Selama menjalankan bisnisnya, Rosyid mengaku belum pernah mengalami pengalaman rugi. Yang ada, konsumen hanya meminta izin membayar terlambat dan meminta tenggat waktu. “Yang terpenting adalah adanya keridhaan, apa kendalanya sudah disampaikan kepada kami,” ujarnya.

Hal itu dia lakukan selain karena riba memang dilarang, tentunya ini mendakwahi juga untuk melakukan transaksi secara syariah. Rosyid mengatakan semua itu dapat dijalani karena kuat di awal edukasinya. “Kalau orang ditakut-takuti dengan denda malah ngemplang mereka,” katanya.

 

Dia mengatakan, bisnis properti syariah yang dijalankannya, intinya adalah melakukan verifikasi di awal. Dia menyebut, jika syariat menjadi solusi, insya Allah hikmahnya pasti akan mendatangkan maslahat.

Dengan begitu, prinsip Islam dikedepankan untuk mencapai manfaat, bukan dibalik karena akan berbahaya. “Karena kita akan cenderung mencari-cari pembenaran,” ujarnya.

Bagi Rosyid, sebagai ummat, dia berpendapat manusia tinggalsami’na wa ata’na.  Setelah itu, kita akan menerima banyak manfaat, seperti rezeki lancar dan banyak saudara.

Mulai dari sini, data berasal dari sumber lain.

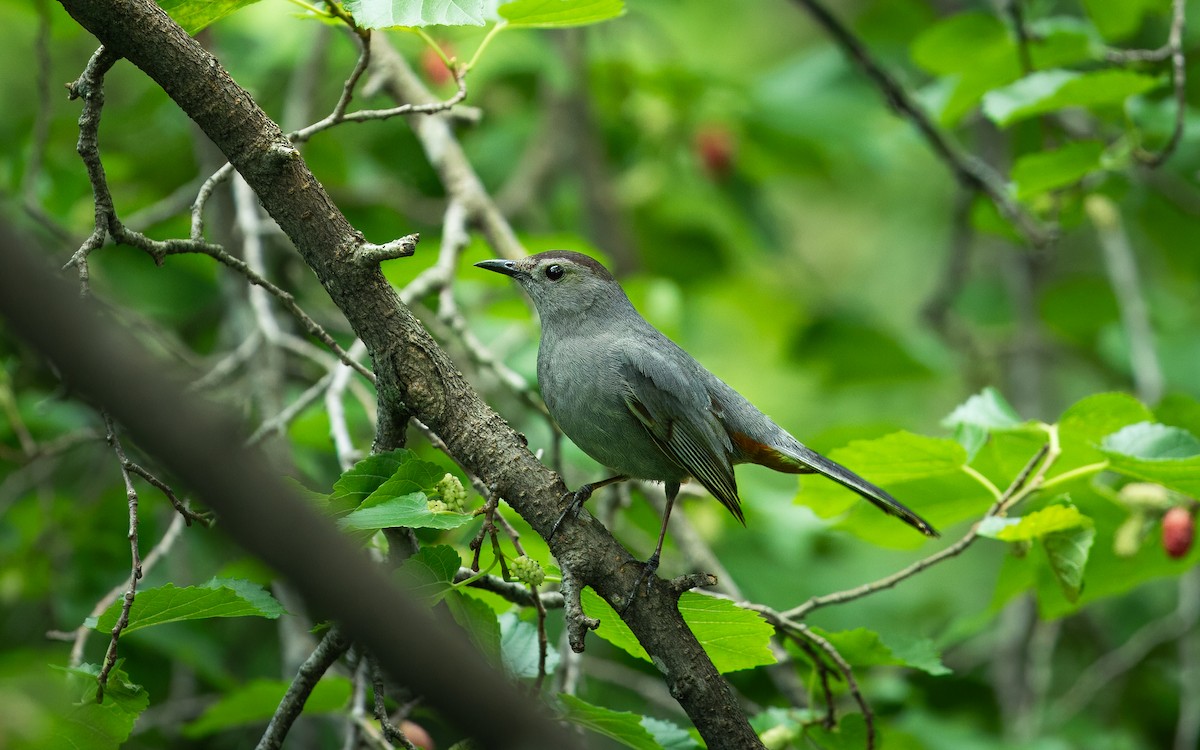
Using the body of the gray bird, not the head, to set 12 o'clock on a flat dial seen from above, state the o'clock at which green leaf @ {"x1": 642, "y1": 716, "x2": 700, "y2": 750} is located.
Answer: The green leaf is roughly at 9 o'clock from the gray bird.

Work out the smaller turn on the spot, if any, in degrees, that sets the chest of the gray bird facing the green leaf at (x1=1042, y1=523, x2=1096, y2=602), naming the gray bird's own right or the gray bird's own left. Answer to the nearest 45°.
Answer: approximately 135° to the gray bird's own left

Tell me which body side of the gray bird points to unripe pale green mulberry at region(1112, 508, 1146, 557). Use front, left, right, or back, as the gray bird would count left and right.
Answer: back

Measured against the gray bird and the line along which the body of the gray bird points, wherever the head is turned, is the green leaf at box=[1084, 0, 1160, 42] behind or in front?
behind

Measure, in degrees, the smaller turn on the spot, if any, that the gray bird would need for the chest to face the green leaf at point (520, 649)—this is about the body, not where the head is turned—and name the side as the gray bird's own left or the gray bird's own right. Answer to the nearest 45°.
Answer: approximately 90° to the gray bird's own left

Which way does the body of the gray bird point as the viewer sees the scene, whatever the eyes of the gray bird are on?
to the viewer's left
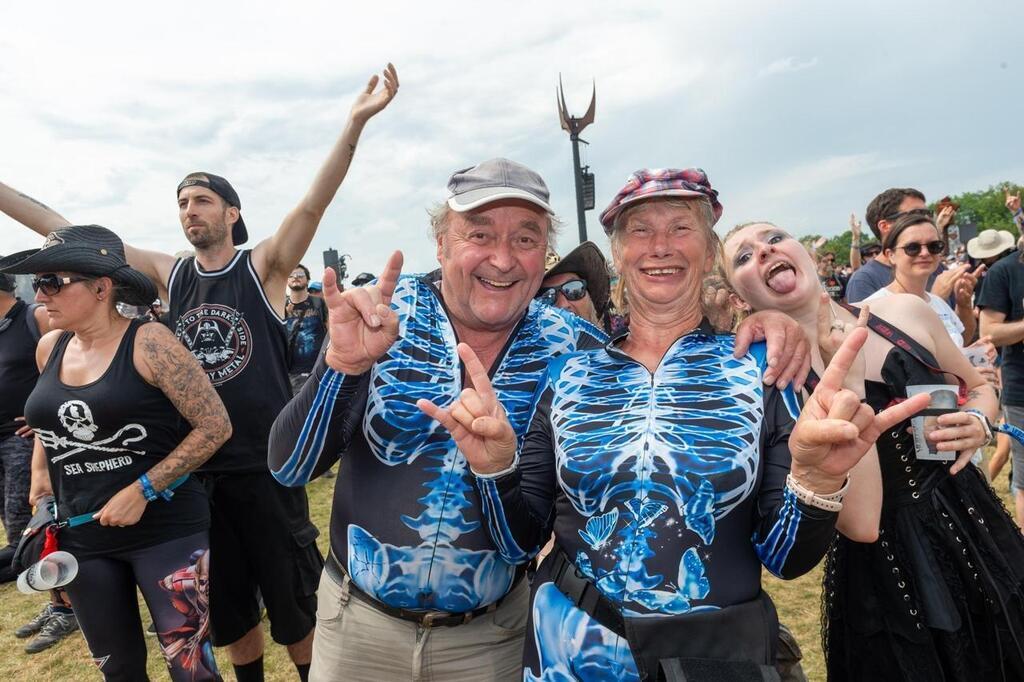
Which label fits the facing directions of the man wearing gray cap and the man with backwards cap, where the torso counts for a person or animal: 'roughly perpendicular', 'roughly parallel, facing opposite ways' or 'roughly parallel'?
roughly parallel

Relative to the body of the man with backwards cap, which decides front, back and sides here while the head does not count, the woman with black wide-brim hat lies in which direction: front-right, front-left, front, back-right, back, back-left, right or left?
front

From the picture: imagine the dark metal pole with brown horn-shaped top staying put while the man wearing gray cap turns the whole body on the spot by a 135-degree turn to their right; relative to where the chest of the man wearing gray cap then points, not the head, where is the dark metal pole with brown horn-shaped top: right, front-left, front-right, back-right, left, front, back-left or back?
front-right

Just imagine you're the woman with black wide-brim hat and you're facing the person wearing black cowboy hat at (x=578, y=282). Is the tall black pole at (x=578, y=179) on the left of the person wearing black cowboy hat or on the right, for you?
left

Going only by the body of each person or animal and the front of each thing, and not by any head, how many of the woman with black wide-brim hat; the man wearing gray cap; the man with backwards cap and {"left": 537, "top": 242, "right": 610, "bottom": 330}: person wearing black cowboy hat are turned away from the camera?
0

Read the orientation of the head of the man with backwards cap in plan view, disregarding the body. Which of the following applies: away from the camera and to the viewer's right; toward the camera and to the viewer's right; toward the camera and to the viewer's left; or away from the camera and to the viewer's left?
toward the camera and to the viewer's left

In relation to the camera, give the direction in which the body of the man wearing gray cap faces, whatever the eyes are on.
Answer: toward the camera

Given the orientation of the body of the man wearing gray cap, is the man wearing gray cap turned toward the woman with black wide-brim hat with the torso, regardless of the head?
no

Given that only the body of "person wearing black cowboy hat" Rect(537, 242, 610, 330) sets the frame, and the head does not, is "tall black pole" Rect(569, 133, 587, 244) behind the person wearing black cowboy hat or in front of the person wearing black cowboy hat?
behind

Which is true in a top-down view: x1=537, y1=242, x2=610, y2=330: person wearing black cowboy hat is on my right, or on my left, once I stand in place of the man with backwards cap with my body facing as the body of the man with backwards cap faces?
on my left

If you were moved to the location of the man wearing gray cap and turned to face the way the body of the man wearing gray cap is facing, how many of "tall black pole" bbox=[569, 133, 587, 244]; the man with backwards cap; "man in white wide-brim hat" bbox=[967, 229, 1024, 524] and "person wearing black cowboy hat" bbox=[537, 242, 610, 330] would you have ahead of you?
0

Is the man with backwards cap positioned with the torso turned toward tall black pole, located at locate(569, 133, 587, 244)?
no

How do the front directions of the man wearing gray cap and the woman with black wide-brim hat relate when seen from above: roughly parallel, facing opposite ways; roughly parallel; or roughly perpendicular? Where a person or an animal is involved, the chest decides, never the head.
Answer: roughly parallel

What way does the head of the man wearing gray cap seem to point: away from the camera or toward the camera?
toward the camera

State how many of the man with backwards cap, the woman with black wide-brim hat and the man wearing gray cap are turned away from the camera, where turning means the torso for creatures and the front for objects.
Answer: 0

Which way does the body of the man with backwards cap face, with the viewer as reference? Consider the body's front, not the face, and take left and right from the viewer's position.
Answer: facing the viewer and to the left of the viewer
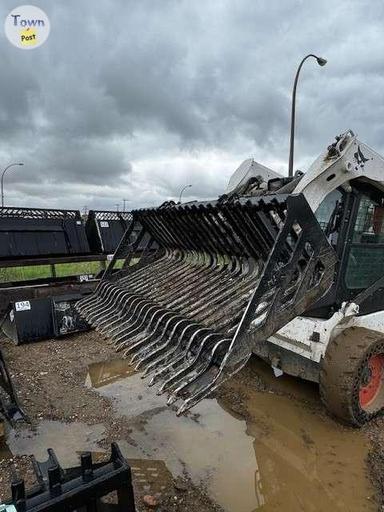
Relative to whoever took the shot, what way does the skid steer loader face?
facing the viewer and to the left of the viewer

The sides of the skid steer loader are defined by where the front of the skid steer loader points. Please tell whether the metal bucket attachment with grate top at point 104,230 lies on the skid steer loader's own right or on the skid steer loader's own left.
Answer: on the skid steer loader's own right

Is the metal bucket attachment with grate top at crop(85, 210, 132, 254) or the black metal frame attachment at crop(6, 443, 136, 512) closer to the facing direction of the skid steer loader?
the black metal frame attachment

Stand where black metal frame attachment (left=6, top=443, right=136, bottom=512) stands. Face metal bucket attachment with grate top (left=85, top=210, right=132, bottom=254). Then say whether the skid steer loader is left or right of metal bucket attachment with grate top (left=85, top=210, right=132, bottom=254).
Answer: right

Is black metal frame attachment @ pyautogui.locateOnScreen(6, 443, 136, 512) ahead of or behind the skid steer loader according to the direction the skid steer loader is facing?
ahead

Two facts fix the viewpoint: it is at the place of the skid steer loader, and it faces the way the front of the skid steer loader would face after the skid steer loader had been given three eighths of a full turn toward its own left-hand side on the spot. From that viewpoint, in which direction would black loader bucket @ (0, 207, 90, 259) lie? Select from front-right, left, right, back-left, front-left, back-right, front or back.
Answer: back-left
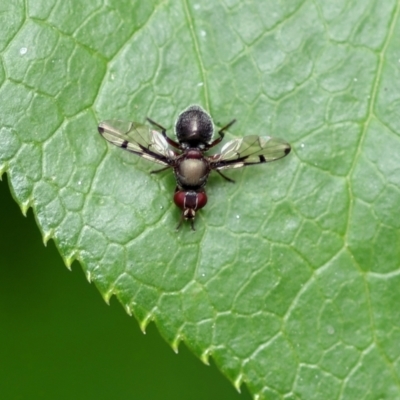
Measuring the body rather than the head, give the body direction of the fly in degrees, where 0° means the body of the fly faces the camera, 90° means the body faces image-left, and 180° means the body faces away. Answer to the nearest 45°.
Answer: approximately 0°
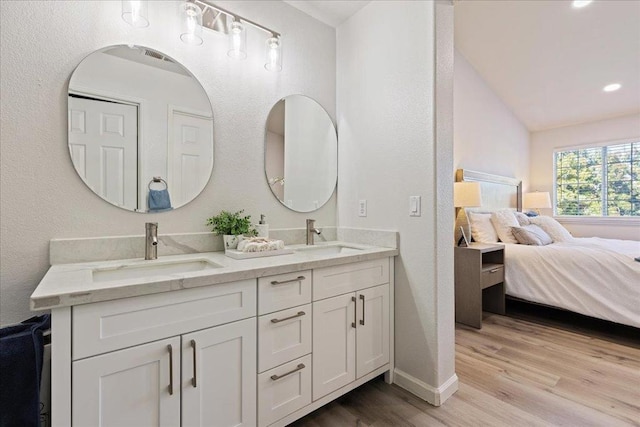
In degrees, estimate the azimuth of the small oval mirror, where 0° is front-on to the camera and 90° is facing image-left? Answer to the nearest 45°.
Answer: approximately 315°

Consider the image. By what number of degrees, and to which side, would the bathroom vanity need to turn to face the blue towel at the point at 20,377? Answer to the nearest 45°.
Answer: approximately 135° to its right

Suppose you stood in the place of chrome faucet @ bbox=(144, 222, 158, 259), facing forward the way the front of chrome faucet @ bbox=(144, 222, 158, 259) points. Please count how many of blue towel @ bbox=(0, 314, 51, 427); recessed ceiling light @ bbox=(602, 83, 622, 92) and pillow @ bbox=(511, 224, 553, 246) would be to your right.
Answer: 1

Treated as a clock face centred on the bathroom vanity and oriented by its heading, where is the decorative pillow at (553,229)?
The decorative pillow is roughly at 10 o'clock from the bathroom vanity.

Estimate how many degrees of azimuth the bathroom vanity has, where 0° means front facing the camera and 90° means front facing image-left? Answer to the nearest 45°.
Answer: approximately 315°

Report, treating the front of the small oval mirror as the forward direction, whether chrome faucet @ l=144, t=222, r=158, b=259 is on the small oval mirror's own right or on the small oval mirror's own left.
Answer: on the small oval mirror's own right

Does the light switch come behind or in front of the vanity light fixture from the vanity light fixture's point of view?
in front

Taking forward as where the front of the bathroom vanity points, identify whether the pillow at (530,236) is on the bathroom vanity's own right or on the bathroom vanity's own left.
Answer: on the bathroom vanity's own left

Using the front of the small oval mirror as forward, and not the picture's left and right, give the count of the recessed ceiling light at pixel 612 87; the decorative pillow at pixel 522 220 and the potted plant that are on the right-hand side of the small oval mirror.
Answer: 1

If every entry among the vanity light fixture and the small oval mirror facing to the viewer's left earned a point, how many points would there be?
0
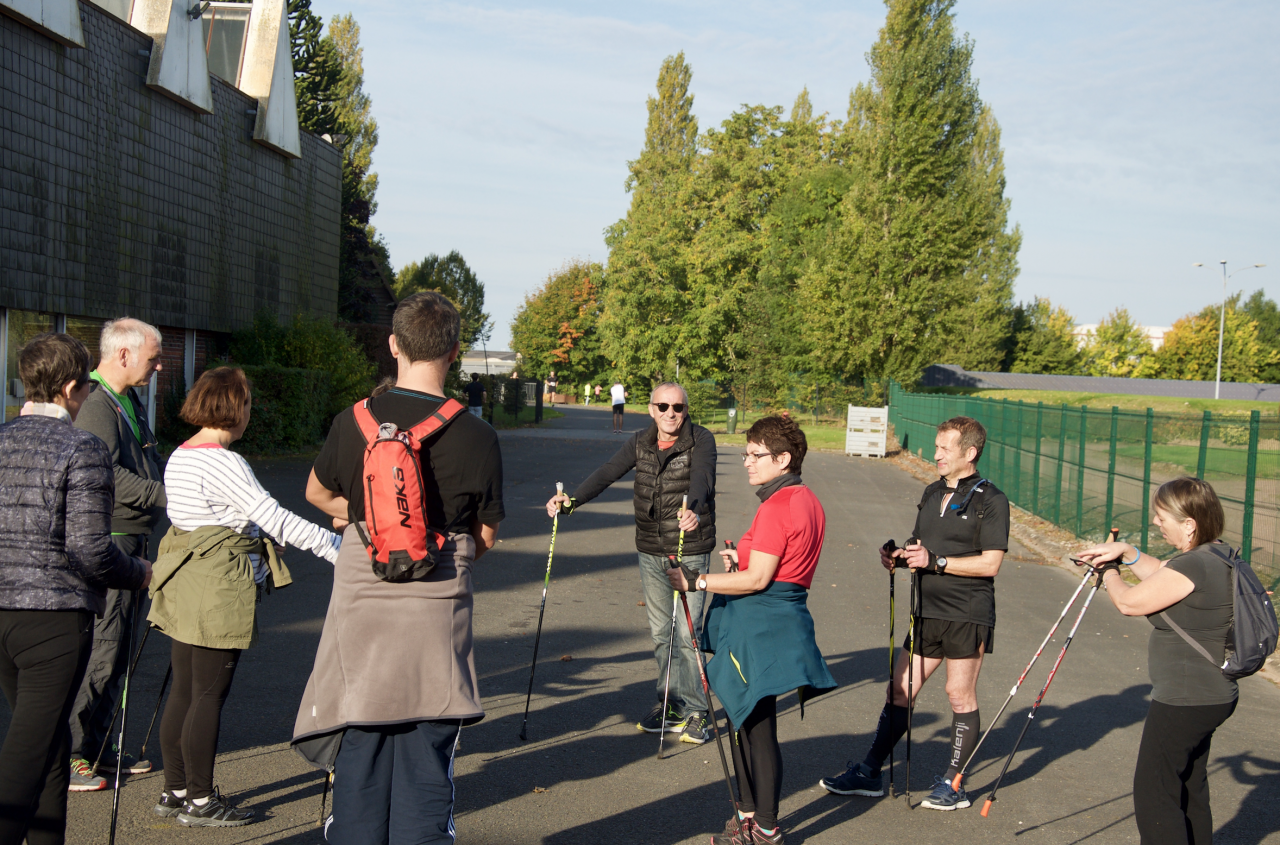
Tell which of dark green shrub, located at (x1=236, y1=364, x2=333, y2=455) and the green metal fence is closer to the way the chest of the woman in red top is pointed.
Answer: the dark green shrub

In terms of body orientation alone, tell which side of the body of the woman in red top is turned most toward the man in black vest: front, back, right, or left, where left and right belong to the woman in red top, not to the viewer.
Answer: right

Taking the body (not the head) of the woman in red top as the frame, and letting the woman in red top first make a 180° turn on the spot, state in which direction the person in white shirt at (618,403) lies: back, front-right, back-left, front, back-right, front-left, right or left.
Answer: left

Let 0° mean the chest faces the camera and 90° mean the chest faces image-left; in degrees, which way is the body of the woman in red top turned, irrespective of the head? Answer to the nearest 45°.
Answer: approximately 90°

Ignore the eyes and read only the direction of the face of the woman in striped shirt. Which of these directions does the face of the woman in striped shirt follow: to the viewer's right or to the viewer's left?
to the viewer's right

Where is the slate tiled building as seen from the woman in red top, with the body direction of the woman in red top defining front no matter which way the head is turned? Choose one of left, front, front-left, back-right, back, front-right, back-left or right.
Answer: front-right

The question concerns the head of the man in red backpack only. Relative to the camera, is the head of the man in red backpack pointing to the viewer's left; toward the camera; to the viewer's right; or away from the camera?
away from the camera

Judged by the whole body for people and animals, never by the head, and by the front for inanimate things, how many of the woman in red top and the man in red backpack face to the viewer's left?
1

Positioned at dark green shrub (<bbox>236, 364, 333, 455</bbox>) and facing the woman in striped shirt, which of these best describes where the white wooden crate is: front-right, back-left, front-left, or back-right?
back-left

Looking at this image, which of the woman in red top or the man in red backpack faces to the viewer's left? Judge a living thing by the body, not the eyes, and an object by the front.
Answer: the woman in red top

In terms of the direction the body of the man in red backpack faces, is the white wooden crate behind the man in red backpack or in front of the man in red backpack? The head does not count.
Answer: in front

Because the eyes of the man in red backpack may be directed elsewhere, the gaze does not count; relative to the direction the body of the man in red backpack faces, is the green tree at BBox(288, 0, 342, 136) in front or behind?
in front

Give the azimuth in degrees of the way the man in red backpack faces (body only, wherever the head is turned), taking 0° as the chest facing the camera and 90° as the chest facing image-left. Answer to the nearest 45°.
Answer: approximately 180°

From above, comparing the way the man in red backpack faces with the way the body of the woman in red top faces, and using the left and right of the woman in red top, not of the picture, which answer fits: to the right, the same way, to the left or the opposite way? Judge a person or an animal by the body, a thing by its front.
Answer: to the right
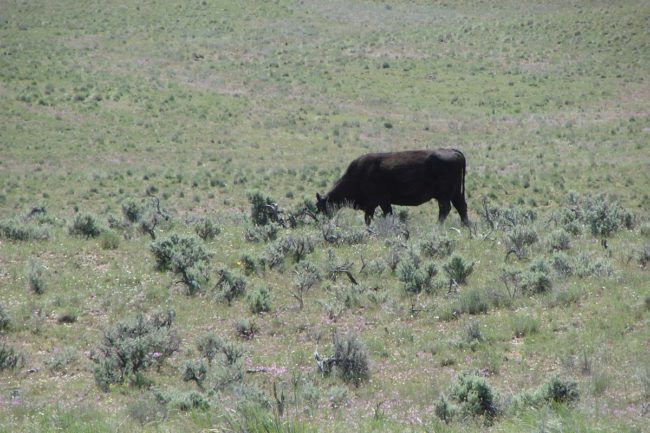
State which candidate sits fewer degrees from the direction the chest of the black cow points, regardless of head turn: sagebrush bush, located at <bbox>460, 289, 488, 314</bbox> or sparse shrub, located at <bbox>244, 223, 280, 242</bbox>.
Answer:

Cara yang Rosyid lakukan tentu antimainstream bagi kebanyakan orang. Namun dia tidak ragu sedikitpun dengan cara yang dia jalankan. Dia kemudian mengutip salah satu hadis shahih dari Bukhari yang berbunyi, “Sesungguhnya Islam terlahir sebagai sesuatu yang asing dan ia akan kembali menjadi asing. Maka berbahagialah mereka yang asing, yang berpegang teguh pada agama, yang memperbaiki dan meluruskan sunahku yang telah dirusak oleh orang-orang sesudah aku (Muhammad saw).